- **Work required**
Lines before the one containing "Figure 9: The" are left out; that line and every line after it, through the end of the records, are to be reproduced exactly.

- **Dataset extract**
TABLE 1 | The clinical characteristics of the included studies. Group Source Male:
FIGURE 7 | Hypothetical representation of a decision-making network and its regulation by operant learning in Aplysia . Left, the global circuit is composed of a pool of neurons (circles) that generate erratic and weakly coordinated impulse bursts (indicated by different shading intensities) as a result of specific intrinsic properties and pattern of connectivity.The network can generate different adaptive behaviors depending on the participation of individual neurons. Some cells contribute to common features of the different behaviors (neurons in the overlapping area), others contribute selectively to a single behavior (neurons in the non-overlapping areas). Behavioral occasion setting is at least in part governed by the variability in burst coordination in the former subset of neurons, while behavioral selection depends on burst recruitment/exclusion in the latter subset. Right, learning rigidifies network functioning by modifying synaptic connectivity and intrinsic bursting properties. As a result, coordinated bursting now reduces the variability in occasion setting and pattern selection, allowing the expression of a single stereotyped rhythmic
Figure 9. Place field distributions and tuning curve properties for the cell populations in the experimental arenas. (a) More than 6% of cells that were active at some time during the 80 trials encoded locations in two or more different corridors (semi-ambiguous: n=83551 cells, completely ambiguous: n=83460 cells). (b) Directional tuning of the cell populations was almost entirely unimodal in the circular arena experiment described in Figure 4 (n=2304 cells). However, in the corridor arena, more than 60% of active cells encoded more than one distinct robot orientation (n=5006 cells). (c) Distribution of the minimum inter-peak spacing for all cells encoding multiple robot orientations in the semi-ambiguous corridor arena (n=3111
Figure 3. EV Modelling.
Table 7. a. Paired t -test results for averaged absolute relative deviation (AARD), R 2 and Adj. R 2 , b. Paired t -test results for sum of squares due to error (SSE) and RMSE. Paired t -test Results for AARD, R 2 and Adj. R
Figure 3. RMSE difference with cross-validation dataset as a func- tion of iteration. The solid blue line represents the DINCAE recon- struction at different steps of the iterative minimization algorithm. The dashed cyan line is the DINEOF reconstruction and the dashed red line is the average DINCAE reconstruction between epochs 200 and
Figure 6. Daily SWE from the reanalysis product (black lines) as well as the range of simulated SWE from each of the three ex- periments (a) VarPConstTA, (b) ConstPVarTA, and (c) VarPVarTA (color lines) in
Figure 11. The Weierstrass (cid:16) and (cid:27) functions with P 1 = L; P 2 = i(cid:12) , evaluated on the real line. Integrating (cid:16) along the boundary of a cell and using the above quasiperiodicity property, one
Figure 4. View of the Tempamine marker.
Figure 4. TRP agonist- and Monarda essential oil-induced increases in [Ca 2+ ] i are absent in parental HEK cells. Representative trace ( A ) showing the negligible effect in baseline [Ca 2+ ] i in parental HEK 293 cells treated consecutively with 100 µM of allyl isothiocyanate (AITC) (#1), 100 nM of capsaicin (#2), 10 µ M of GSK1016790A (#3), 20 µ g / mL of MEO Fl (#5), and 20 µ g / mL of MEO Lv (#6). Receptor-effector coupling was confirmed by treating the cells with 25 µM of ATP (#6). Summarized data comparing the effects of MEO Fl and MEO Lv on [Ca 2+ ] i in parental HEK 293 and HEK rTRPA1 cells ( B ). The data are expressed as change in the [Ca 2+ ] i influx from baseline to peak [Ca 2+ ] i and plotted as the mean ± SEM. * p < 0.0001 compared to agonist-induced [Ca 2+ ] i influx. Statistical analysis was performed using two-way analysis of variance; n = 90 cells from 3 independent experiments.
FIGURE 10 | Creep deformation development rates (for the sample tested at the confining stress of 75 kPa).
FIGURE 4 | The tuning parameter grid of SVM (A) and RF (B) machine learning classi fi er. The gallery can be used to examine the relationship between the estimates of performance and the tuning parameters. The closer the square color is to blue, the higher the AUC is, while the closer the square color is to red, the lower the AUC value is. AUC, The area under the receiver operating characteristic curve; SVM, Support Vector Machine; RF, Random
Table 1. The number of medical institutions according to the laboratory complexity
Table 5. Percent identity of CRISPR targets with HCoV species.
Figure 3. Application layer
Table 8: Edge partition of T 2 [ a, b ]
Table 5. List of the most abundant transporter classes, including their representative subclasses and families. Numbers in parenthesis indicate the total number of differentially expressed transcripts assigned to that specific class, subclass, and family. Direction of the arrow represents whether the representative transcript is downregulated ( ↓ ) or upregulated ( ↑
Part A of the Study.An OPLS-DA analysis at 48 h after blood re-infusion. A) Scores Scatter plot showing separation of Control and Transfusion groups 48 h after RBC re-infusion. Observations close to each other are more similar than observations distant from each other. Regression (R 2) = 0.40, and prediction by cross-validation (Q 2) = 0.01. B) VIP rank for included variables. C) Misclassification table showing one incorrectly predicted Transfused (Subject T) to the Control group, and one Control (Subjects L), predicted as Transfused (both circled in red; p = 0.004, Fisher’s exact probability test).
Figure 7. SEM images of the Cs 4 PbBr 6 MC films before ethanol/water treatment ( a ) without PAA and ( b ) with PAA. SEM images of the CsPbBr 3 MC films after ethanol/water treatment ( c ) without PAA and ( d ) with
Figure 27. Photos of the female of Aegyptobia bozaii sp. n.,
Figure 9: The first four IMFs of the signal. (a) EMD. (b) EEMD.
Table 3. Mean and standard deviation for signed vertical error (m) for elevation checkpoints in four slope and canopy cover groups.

- **Result of the exercise**
Figure 9: The first four IMFs of the signal. (a) EMD. (b) EEMD.
Table 3. Mean and standard deviation for signed vertical error (m) for elevation checkpoints in four slope and canopy cover groups.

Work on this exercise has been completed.